Advances in speech driven animation techniques now allow creating convincing animations of virtual characters solely from audio data. While many approaches focus on facial and lip motion, they often do not provide realistic animation of the inner mouth. Performance or motion capture of the tongue and jaw from video alone is difficult because the inner mouth is only partially observable during speech. In this work, we collected a large-scale speech to tongue mocap dataset that focuses on capturing tongue, jaw, and lip motion during speech. This dataset enables research on data-driven techniques for realistic inner mouth animation. We present a method that leverages recent deep-learning based audio feature representations to build a robust and generalizable speech to animation pipeline. We find that self-supervised deep learning based audio feature encoders are robust and generalize well to unseen speakers and content.
Links: [Project] | [Paper] | [Video] | [Data]

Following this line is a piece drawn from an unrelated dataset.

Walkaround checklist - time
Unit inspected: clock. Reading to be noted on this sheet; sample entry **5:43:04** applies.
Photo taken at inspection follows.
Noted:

The data can be downloaded from this link. The dataset includes:
- Mono audio in
wav
format with a sample rate of 16 kHz - EMA 3D landmark sequences @ 50 FPS
- Audio transcripts
👷👷👷 UNDER CONSTRUCTION 👷👷👷
Create the conda environment from the yaml file envs/tongueanim.yaml
conda create -f envs/tongueanim.yaml
Our best model uses Wav2Vec audio features. For this you need to download the model from the Fairseq repository and place it under the models/
folder.
Our pipeline consists of the following stage:
- Extract audio features from wav2vec model
- Build the dataset to train the model
- Train the landmark prediction model
- Evaluate the model
- Visualize the model
If you find this work useful on your research, please cite our work:
@inproceedings{medina2022speechtongue,
title={Speech Driven Tongue Animation},
author={Medina, Salvador and Tomé, Denis and Stoll, Carsten and Tiede, Mark and Munhall, Kevin and Hauptmann, Alex and Matthews, Iain},
booktitle={Proceedings of the IEEE/CVF Conference on Computer Vision and Pattern Recognition (CVPR)},
year={2022},
organization={IEEE/CVF}
}
Our code is released under MIT License.
The license agreement for the data usage implies citation of the paper. Please notice that citing the dataset URL instead of the publication would not be compliant with this license agreement.